There is only so much the pensions industry can take on when it comes to society's wider problems, although encouraging more of us to save into a pension is a start, writes Pensions Expert's editor Samantha Downes.

For many years I lived in a bubble, a bubble where politics, current affairs and the state of the UK's financial services industry was - among friends, family, colleagues and contacts -  about the only topic of conversation. There may have been a few lighter conversations around Madonna's latest reinvention or the latest fashion trend, but I can't recall talking or thinking about much else.

That changed in January 2009 when my daughter was born. The dramatic nature of her birth meant I had the gift of having a moment of complete clarity.

I was given a moment where only she and I mattered. 

In case you are wondering it was when the anaesthetist offered to knock me out with a general as the emergency c-section I was undergoing to deliver her wasn't really going to plan.

As she held the gas mask and moved it towards my face I knew 100 per cent, that if I breathed in the gas from that mask, that if I went under she and I would die.

I cannot say how or why but I knew.

A moment later she was delivered, all 8lbs of her; and today she is an amazing, fantastic and infuriating 14 year old!

A lifetime of worry

From that moment my life was not the same, in every way. The most obvious was just how anxious I was. 

My career had been everything to me, and in many ways I was more driven.

But every moment away from my children, particularly when they were younger, felt like agony.

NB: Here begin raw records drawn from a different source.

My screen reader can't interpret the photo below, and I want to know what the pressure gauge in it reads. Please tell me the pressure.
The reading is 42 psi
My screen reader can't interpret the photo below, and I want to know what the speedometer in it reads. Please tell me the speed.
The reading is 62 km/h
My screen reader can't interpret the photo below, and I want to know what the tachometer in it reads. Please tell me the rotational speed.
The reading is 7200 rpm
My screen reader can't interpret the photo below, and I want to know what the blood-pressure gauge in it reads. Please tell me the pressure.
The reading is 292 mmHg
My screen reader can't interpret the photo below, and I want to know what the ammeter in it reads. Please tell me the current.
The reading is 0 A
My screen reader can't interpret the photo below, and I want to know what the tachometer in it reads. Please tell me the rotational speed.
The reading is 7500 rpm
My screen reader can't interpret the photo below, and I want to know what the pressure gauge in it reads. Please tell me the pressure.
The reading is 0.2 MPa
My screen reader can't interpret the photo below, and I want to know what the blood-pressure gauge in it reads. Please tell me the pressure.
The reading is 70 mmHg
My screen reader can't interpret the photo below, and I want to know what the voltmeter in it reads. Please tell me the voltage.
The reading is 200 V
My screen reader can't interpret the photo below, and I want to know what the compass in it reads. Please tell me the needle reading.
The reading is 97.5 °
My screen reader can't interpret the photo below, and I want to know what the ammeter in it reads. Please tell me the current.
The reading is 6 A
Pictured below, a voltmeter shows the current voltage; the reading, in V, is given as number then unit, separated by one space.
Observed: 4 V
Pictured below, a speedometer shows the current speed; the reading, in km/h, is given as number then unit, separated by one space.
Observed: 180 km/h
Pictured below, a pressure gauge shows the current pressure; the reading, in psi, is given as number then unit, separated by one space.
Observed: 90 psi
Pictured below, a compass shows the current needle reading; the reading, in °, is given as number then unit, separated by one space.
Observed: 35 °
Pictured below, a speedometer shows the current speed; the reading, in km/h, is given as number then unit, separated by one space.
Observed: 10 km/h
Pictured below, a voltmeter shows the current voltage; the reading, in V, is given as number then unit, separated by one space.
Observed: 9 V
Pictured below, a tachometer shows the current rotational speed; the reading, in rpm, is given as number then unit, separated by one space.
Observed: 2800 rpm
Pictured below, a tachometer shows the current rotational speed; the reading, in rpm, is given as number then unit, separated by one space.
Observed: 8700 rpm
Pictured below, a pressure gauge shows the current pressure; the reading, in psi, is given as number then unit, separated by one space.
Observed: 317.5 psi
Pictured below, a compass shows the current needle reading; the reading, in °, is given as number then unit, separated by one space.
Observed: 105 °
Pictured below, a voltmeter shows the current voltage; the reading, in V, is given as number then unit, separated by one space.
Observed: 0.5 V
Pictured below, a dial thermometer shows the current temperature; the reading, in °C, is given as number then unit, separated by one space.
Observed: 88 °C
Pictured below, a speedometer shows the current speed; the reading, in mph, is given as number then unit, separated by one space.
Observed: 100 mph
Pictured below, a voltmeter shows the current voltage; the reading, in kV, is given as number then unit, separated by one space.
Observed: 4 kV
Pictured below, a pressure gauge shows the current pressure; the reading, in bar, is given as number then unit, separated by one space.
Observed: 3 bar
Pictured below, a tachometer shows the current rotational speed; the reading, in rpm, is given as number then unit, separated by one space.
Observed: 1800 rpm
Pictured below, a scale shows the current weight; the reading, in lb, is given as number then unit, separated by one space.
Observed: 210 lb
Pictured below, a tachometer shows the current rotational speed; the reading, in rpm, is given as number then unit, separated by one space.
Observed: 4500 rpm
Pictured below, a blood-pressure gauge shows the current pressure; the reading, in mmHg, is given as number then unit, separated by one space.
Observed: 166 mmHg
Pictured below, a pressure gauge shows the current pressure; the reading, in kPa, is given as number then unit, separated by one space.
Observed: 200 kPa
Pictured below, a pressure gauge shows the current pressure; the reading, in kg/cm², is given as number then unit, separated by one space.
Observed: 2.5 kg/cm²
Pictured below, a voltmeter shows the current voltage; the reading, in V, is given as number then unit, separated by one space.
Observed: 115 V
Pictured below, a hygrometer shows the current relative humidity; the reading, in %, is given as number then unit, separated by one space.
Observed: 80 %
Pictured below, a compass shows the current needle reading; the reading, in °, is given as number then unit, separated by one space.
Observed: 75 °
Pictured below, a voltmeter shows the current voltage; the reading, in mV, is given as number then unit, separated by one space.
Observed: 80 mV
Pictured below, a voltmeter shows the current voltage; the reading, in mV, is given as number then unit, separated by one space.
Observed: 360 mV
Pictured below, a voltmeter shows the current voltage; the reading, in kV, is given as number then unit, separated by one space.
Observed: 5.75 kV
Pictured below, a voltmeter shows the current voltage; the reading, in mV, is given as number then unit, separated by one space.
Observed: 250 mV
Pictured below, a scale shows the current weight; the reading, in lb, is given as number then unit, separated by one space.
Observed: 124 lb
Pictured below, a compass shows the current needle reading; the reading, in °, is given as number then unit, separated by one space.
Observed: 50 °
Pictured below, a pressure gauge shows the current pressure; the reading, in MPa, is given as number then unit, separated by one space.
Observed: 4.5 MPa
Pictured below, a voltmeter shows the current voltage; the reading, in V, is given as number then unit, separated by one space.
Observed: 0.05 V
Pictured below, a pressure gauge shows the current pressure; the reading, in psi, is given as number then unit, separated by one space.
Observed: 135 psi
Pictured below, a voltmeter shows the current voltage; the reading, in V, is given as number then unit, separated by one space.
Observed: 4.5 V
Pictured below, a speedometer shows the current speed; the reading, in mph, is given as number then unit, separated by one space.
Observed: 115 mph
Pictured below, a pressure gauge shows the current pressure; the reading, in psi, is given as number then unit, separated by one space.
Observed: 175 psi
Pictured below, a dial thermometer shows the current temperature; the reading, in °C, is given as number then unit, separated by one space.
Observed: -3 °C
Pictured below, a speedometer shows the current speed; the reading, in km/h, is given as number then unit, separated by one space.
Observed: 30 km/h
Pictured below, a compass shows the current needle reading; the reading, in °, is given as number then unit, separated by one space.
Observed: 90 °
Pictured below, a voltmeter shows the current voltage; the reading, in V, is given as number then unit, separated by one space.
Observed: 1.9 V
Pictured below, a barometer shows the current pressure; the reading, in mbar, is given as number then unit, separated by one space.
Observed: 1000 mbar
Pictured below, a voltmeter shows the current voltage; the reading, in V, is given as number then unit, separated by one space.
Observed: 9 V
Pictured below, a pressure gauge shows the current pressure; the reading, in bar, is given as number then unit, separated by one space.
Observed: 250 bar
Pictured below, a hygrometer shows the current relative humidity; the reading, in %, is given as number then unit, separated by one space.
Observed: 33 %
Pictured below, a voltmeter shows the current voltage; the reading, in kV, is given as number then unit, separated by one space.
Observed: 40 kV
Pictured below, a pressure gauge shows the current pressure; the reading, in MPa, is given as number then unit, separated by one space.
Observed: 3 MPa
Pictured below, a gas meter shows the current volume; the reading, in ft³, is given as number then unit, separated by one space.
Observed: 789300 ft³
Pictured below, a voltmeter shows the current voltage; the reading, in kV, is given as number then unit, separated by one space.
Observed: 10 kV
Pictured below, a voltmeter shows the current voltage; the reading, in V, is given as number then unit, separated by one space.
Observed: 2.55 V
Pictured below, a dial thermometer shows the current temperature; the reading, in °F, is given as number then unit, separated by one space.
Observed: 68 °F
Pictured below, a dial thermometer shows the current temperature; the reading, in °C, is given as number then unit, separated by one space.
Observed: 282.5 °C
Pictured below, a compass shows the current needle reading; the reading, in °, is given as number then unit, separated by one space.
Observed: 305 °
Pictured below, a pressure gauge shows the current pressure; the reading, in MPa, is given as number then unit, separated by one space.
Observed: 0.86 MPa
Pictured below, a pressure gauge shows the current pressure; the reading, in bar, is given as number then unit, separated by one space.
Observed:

I have an obsessive fitness regime - and I do fit in yoga for balance - which helps me dealing with that separation, and it has got easier.

I love my job, I only ever wanted to be a journalist and that is something I have felt guilty and satisfied with in in equal measure.

I've met other women who have given up very high-flying careers because they wanted to be there for their children; and teenage children need their parents around just as much as a newborn, that I am learning fast!

This brings me to the launch of the PLSA commissioned PMI report, Uncovering the profile of low earners in the UK and the potential for pension saving through auto-enrolment.

Low pay and pensions

One of the starkest things for me, fresh from that launch, was to see in black and white - or rather well-presented graphs with pink, purple and a bit of black and white  - just how much women's earning potential drops off after they have children, which in turn means they are not paying enough into their pension.

Women have a right to want to stay at home and be with their children, but they also need to be supported - we could only guess by many of these low-paid women included in the report are not working in sectors where their employer is supporting their career.

I've been writing about pensions for decades and I'm getting tired of writing about gender gaps and pension gaps and why women are still at the thick end of a lifetime of financial inequality.

There are so many issues we need to address; even professional women in largely well-paid careers still have to make tough financial and emotional choices and make sure they bring up children who are well-adjusted, happy and educated in a way that brings them the joy that comes with the opportunity of choice.

Isn't it about time saving enough into a pension wasn't one of them?